Kubernetes pod deployment requiring restarts before working when image takes a long time pulling

I have a pod yml defined, something like

apiVersion: v1
kind: Pod
metadata:
  name: my-thing
spec:
  containers:
    - name: web
      image: some-image

No istio or injected containers. I then try to create this resource.

If the image takes a long(ish) time to pull, longer than 2 minutes. Then when describing the pod it says it successfully pulled the image, but then hangs for a while before saying the (meaningless to me) 'Error: context deadline exceeded', amusingly with no context on what 'context' is, and fails.

The pod then tries to repull which goes in a few seconds, then a hang and 'Error: context deadline exceeded' again. Eventually the pod fails due to 'failed to reserve container name', at which point after the restart it pulls the image in a few seconds and starts up.

If the image initially pulls in under 2 minutes, there is no problem. This happens with any image so long as it takes long enough to pull. My docker registry is gcr and my kubernetes provider is gke.

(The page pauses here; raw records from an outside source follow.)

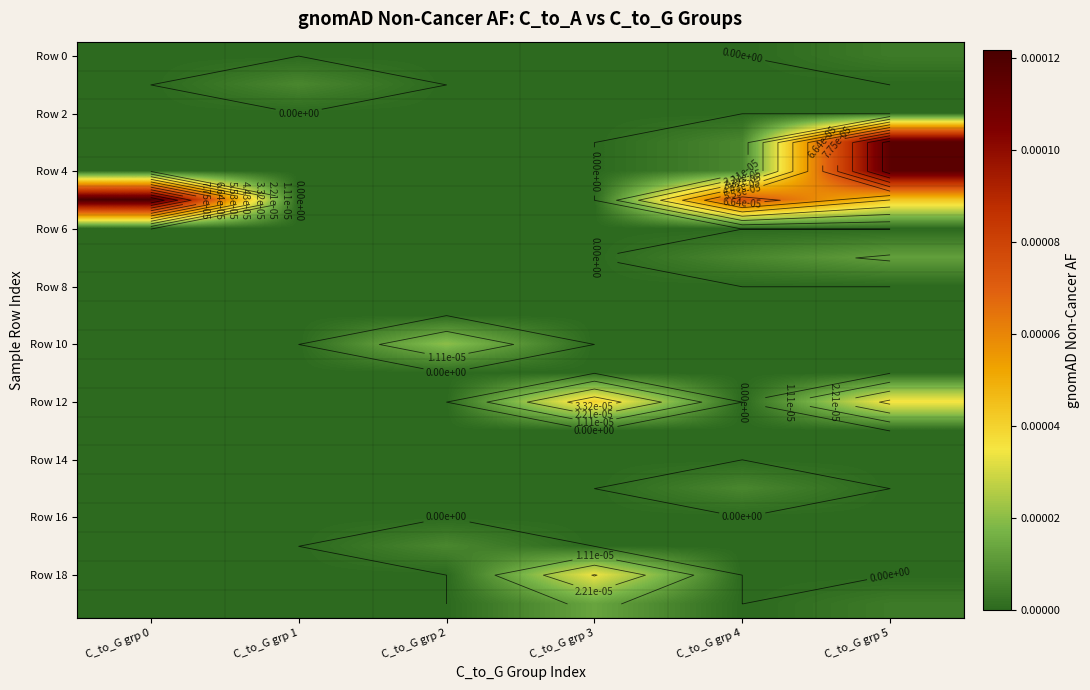

Which has a higher value, C_to_G grp 4 or C_to_G grp 3?

C_to_G grp 4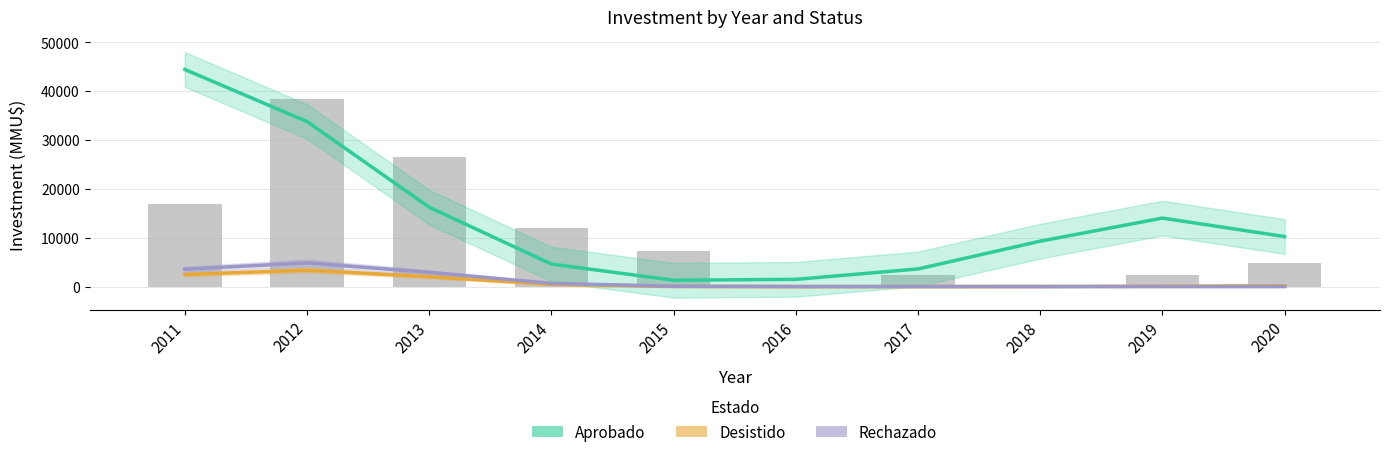

Which series changed the most between 2013 and 2019?

Rechazado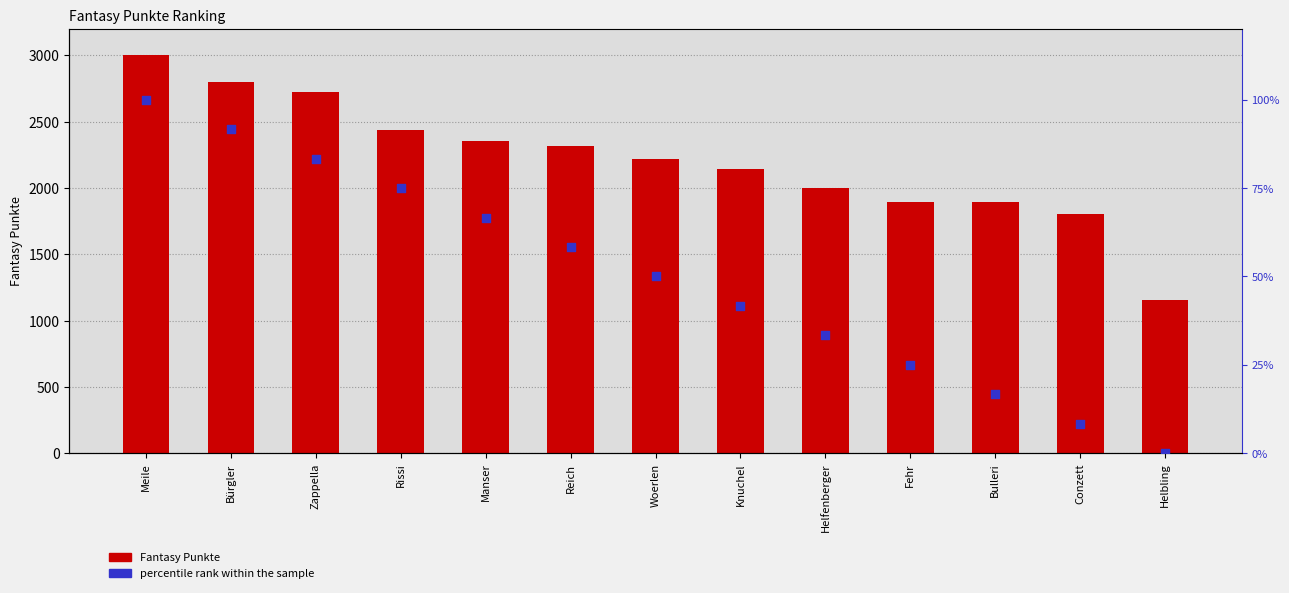

Is the value of Fantasy Punkte at Conzett greater than the value of percentile rank within the sample at Bulleri?

Yes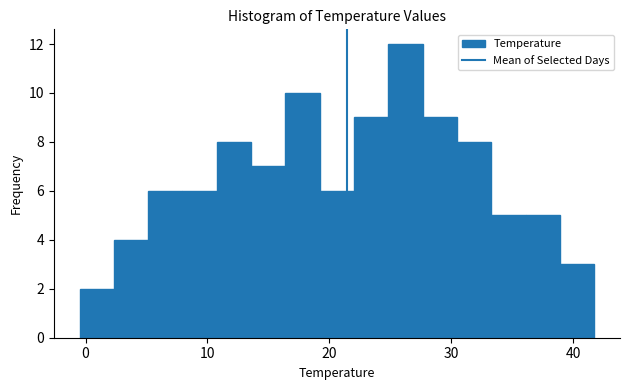

Around what value on the x-axis is the tallest bar? Give the approximate position of its centre, as read against the axis.

26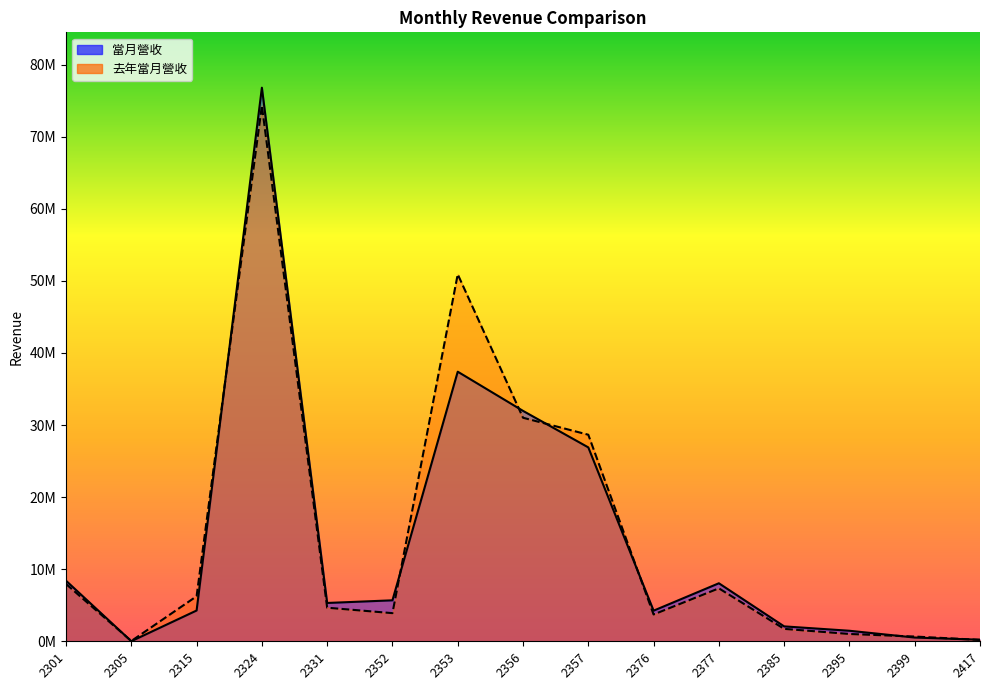

Does the chart have visible grid lines?

No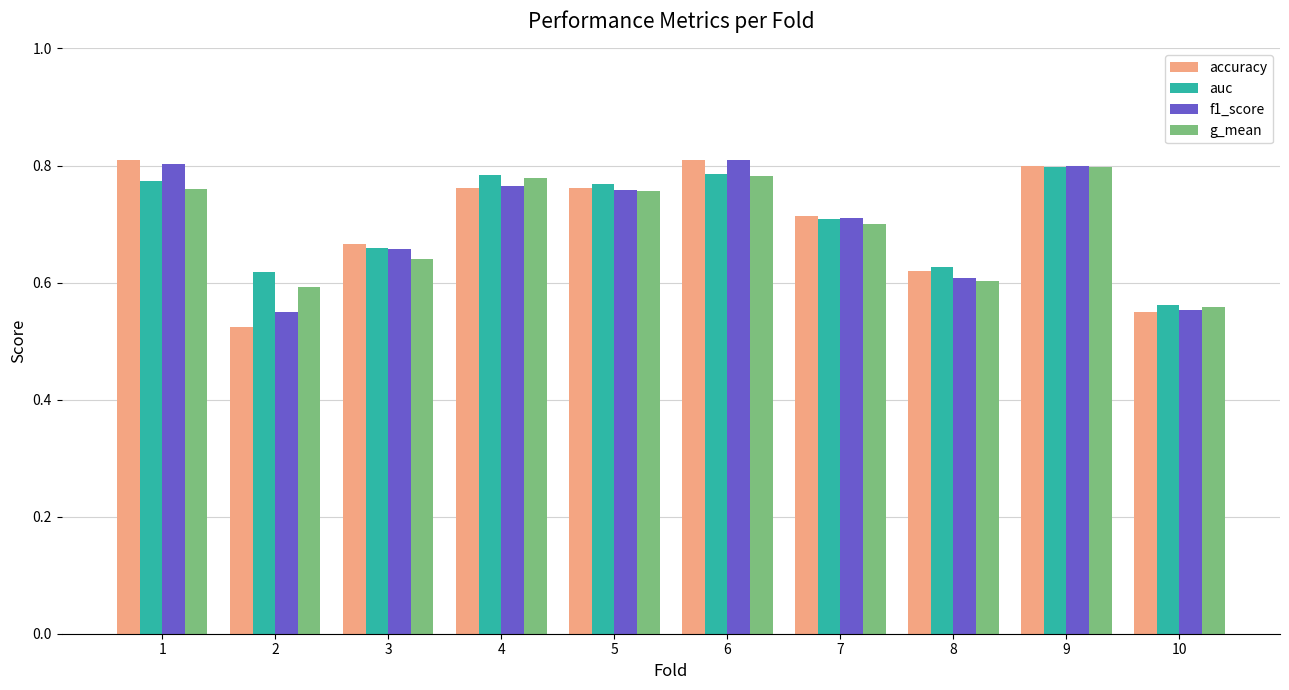

Is the value of auc at 6 greater than the value of accuracy at 1?

No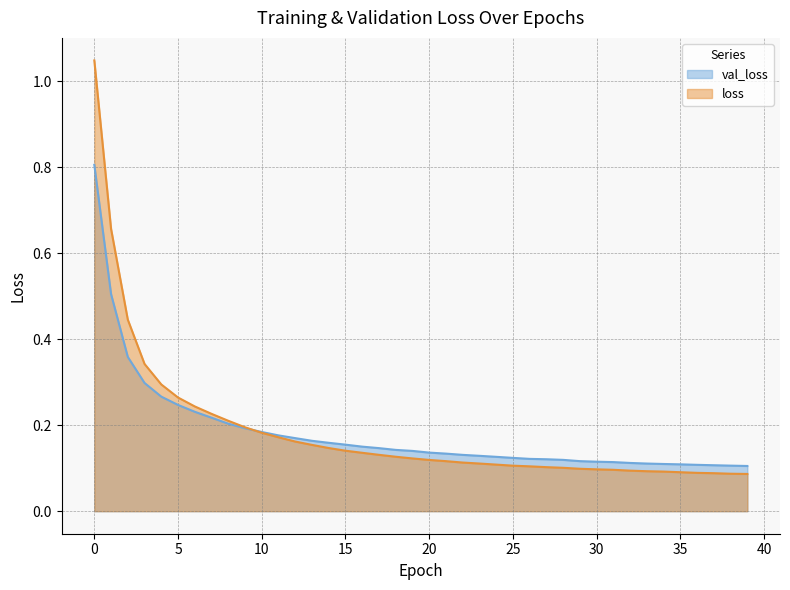

True or false: loss has more than 2 points higher than both neighbors.

False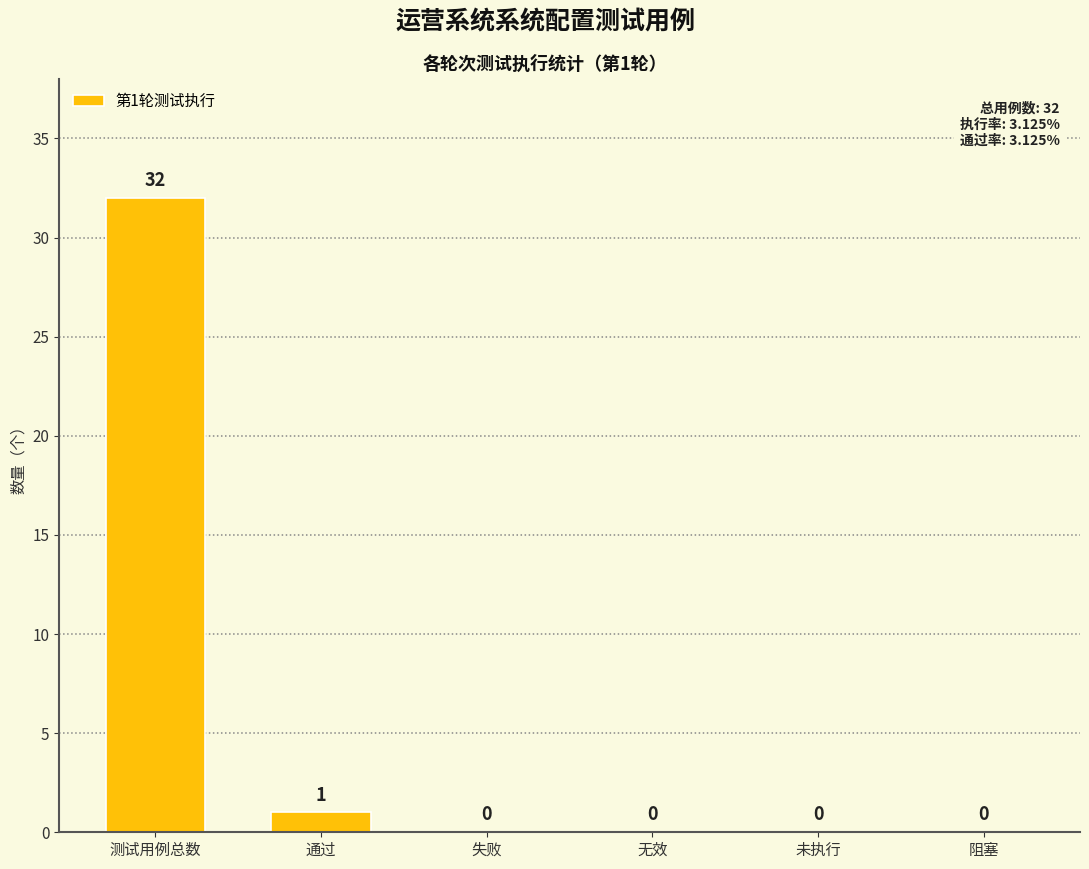

What value does the data have at 测试用例总数, to the nearest 5?

30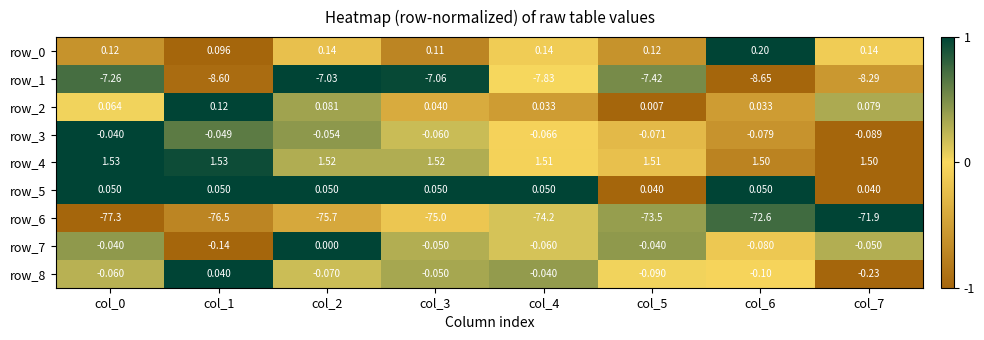

What is the spread (max minus min) of values at col_5?

75.0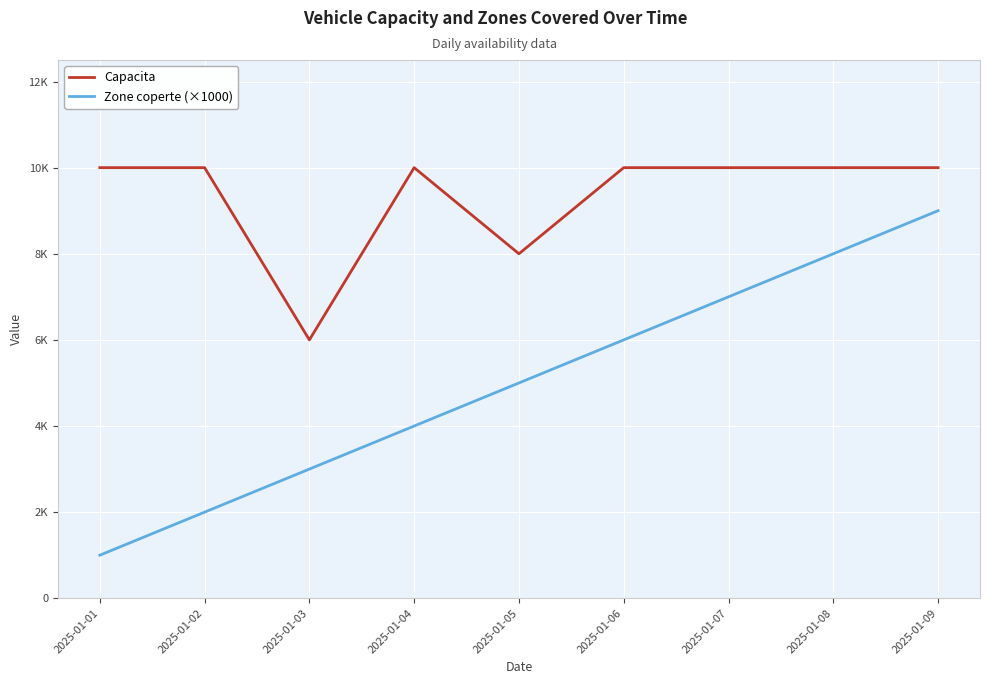

What is the total value across all series at 2025-01-04?

14000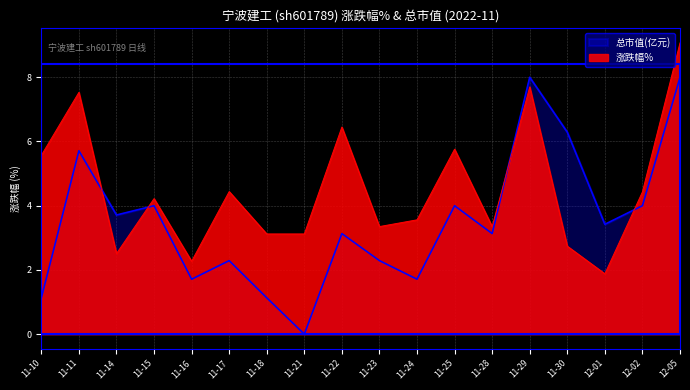

List the series in order of their peak value, lowest first.

总市值(亿元), 涨跌幅%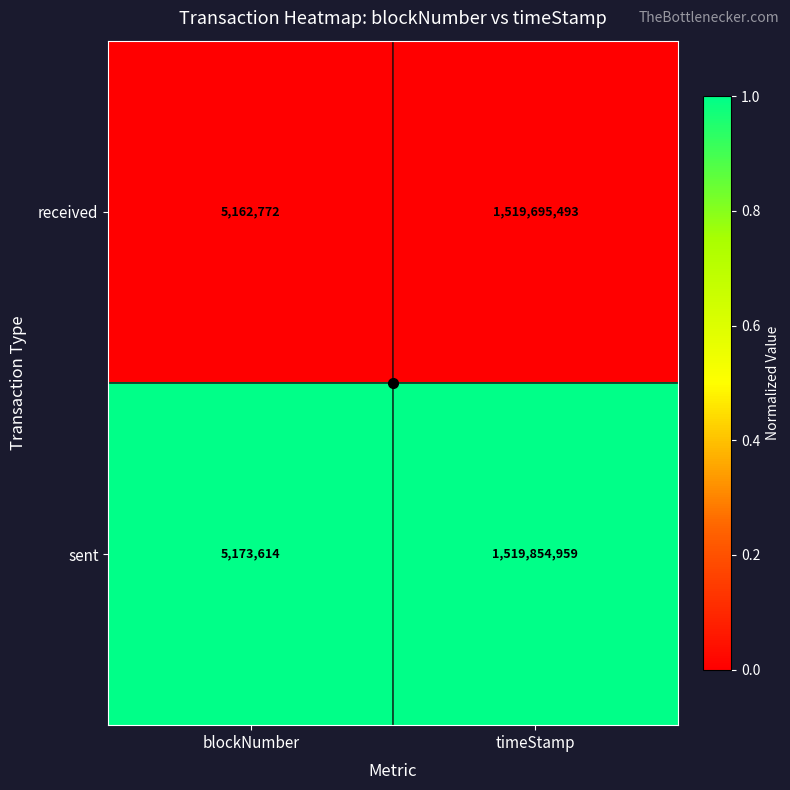

Rank the series by their average value, from highest to lowest.

sent, received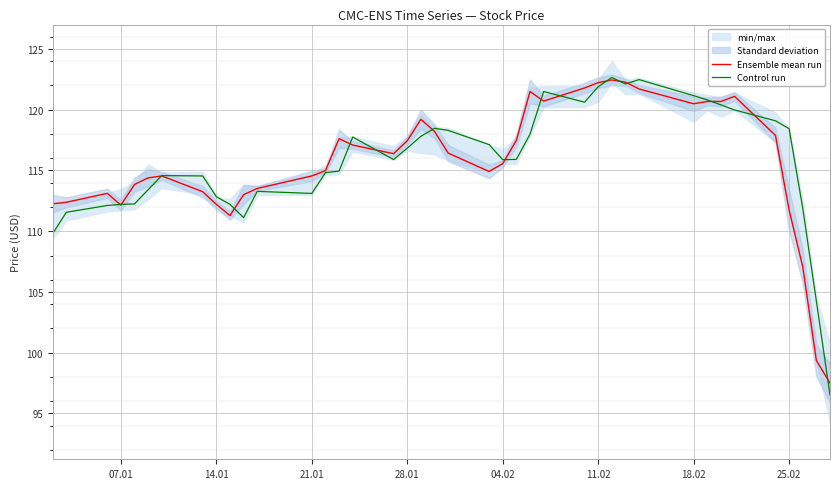

Is it true that Ensemble mean run equals 111.8 at 25.02?

True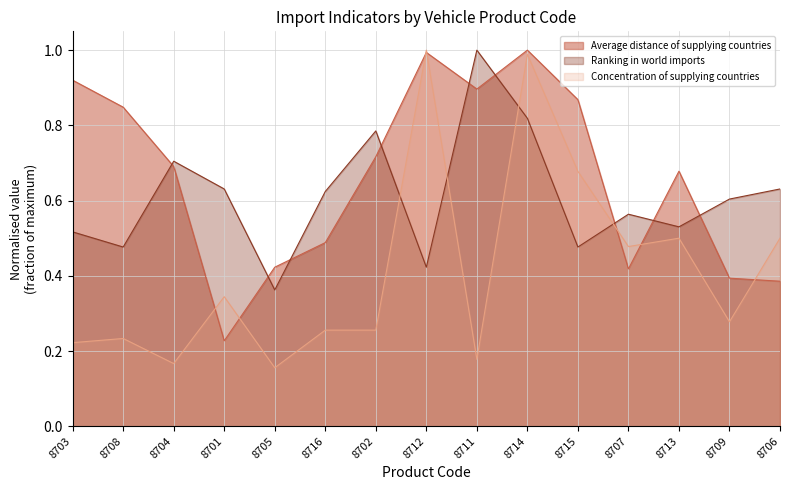

Which label corresponds to the largest value in the chart?

8714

How can I find out what 'Error: context deadline exceeded' actually means? And in general what could be the problem here?


Solution 1:

I was running into this longstanding containerd issue https://github.com/containerd/containerd/issues/4604

The node itself wasn't complaining about disk pressure, but I did think the disk IO looked a bit high, after taking some steps to reduce disk IO the issue was resolved.